Se alguém estiver "Baikal Zen" não faça "cara de paisagem"
Se você nunca ouviu este termo, te apresento nesta imagem uma das paisagens mais impressionantes da natureza.
O Baikal Zen é um fenômeno que pode ser encontrado no Lago Baikal, o mais profundo do planeta, localizado no sul da Sibéria, na Rússia, onde pedras parecem “flutuar” sobre a água. Não se trata de nenhum efeito 3D criado por um ilusionista qualquer de Las Vegas, mas sim de um fato real da natureza. Já vou te explicar mais a respeito e aonde quero chegar com o meu raciocínio ao te transportar para este ambiente tão frio. Pega um casaco enquanto te conto um pouquinho sobre algumas pesquisas qualitativas que venho desenvolvendo durante a pandemia.
As empresas vêm investindo cada vez mais em estudos para conhecer o perfil psicográfico de seus diversos públicos alvo: quem são, o que sentem, o que querem, quais são seus medos e anseios, seus sonhos, expectativas para o futuro, o que fazem nos momentos de lazer, quais são seus hábitos de mídia, como se enxergam nas suas relações familiares, o quanto valorizam o trabalho, o quanto se percebem em suas atitudes: são otimistas? Pessimistas? Prevenidos? Impulsivos? E muitos outros pontos de interrogação...
Conhecendo melhor seus Stakeholders, as empresas contam com ferramentas poderosas para planejarem conteúdos de comunicação muito mais precisos e lançarem ações de marketing bem mais efetivas.
Nas entrevistas em profundidade e nos focus groups que venho realizando durante a pandemia, dependendo do recorte de perfil, percebo o quanto este difícil período pelo qual todos nós estamos passando desperta o desejo em alguns participantes de prolongarem a fala sobre si mesmos, indo além do que lhes é perguntado.
Muitos não encontram interlocutores em seu dia a dia e, durante a pesquisa, enxergam um espaço confidencial, neutro e imparcial, onde podem "colocar para fora" sentimentos "escondidos lá dentro". Eles precisam "dividir" com alguém o que lhes acontece no dia a dia para terem forças de "multiplicar" ações para conseguirem seguir adiante.
Noto que, em muitos discursos, tão doídos e tão comoventes em certos instantes, eles parecem estar se transformando em verdadeiros “Baikals Zens”.
Vou revelar o segredo dos bastidores destas misteriosas rochas. Com o intenso frio da região, elas congelam na superfície do lago e são aquecidas pelos raios solares, fazendo o gelo abaixo delas derreter. Como os ventos no local costumam ser muito fortes, acabam dissolvendo o gelo de maneira desigual, gerando uma superfície côncava, onde o pilar da pedra permanece como suporte.?Achou complicado? Tudo parece muito simples diante da complexidade das pedras encontradas no inconsciente humano.

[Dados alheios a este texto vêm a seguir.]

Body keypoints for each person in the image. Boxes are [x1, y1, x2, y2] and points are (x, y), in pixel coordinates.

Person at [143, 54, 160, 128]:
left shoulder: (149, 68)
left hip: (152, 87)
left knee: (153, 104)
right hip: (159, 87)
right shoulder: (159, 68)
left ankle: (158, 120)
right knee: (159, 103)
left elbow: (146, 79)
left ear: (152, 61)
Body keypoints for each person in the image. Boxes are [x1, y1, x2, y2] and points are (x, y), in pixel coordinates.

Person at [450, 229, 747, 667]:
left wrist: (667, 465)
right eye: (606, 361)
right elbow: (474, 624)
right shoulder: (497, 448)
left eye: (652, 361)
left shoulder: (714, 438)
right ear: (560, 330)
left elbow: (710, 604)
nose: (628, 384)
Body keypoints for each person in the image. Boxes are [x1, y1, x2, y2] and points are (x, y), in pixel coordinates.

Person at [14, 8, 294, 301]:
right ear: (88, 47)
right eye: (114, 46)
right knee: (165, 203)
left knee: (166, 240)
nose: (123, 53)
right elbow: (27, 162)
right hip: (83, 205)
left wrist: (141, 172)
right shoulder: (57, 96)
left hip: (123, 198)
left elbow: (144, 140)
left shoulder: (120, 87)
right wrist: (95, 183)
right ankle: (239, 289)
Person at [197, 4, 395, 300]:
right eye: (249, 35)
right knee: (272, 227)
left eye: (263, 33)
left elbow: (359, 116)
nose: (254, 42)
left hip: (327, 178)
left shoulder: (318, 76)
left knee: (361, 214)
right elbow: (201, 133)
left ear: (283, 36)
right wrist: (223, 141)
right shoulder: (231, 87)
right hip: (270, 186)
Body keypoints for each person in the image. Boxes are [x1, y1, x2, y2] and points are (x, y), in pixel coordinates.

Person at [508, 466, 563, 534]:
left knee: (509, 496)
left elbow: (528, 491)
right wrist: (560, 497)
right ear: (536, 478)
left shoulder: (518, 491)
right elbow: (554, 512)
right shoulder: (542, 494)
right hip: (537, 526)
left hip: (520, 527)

Ao ouvir os entrevistados falando de suas vidas, suas dificuldades, a falta de esperança com o futuro, sinto como se as pessoas estivessem muitas vezes "sem chão", buscando por um suporte mais firme, fazendo malabarismos a todo instante para não escorregarem em um solo tão instável, que vai se dissolvendo a cada dia.

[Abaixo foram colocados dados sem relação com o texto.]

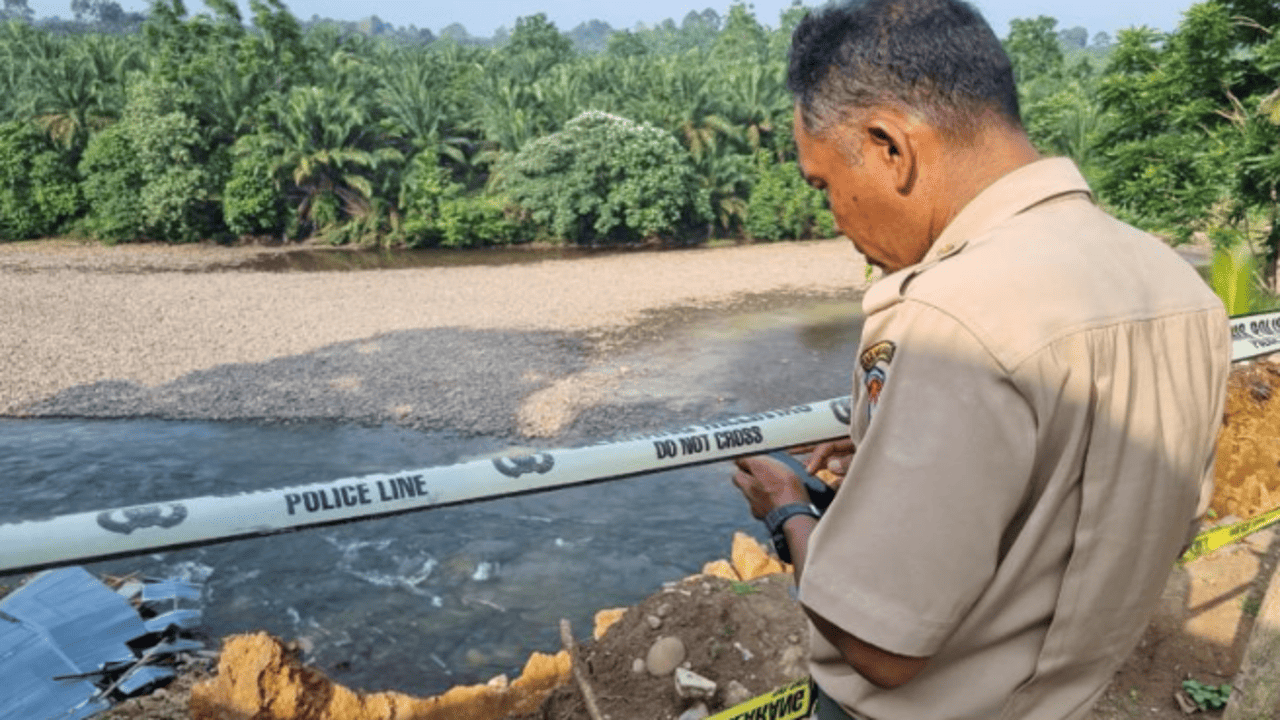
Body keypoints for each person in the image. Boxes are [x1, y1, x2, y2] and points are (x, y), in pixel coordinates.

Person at [728, 1, 1231, 718]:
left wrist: (785, 513)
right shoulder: (1174, 284)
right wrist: (890, 433)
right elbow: (1123, 505)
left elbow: (880, 646)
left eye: (823, 184)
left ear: (886, 146)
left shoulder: (954, 316)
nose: (835, 216)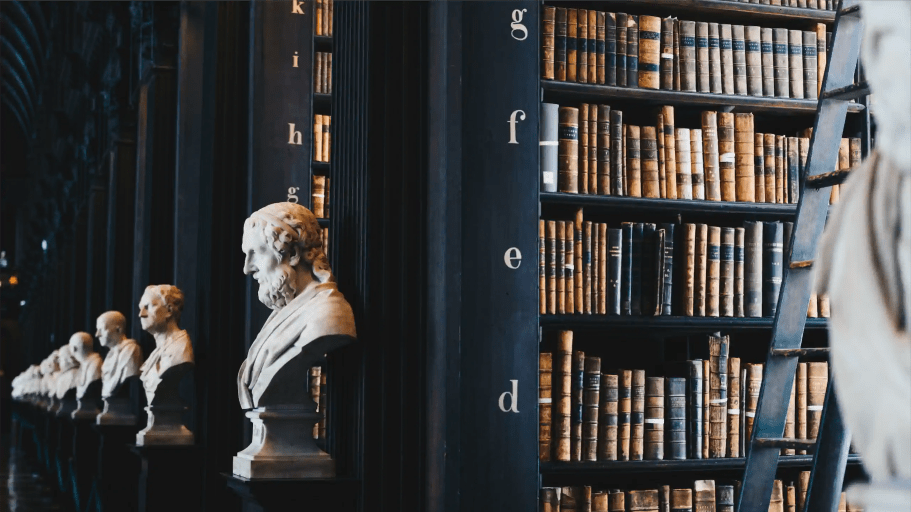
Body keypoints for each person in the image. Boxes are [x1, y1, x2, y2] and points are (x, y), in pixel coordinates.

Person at [237, 202, 356, 410]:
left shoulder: (328, 313)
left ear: (292, 254)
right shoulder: (283, 311)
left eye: (256, 253)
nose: (247, 268)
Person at [138, 284, 193, 403]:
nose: (141, 314)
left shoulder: (180, 347)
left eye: (148, 307)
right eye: (141, 308)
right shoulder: (158, 350)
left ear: (169, 310)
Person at [96, 311, 143, 398]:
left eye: (101, 330)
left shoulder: (131, 350)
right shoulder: (110, 355)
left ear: (118, 329)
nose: (97, 334)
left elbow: (130, 373)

Para uns, a segurança financeira se “derrete” porque ocorreu uma demissão, para outros a vida de um ente querido “se evapora”, e um verdadeiro sentido de “congelamento” vai "tomando conta" de tanta gente, fazendo com que muitos fiquem inertes por dias e dias, sem saber para onde ir e nem por onde (re)começar.
Cada entrevistado é um mundo fascinante e, a cada pesquisa em que conheço um pouco mais das vidas de tantas pessoas, a minha vontade é a de poder penetrar no mundo pessoal de cada um, fazer uma verdadeira etnografia em seu entorno e gerar insights para transformar a sua dor em calor.
Como isso não é possível pelas limitações metodológicas e outros tantos fatores restritivos que fogem ao escopo desenhado para cada projeto, fica o consolo de que a pesquisa por si só já representa um processo terapêutico para os participantes, na medida em que eles sempre encontram um interlocutor com a escuta 100% ativa, um olhar extremamente empático e uma postura totalmente compreensiva.
Desejo que mesmo fora do contexto da pesquisa, todos nós possamos continuar ouvindo quem está ao nosso redor, dando a mão para quem precisa compartilhar sentimentos, permitindo momentos de desabafo e ressignificação da voz interior.
Da próxima vez que você encontrar alguém “flutuando” como uma pedra de Baikal Zen, não fique indiferente. Ouça o que essa pessoa tem a dizer, ofereça o seu sorriso ensolarado para derreter a tristeza e estenda a sua mão para dar o equilíbrio que ela precisa.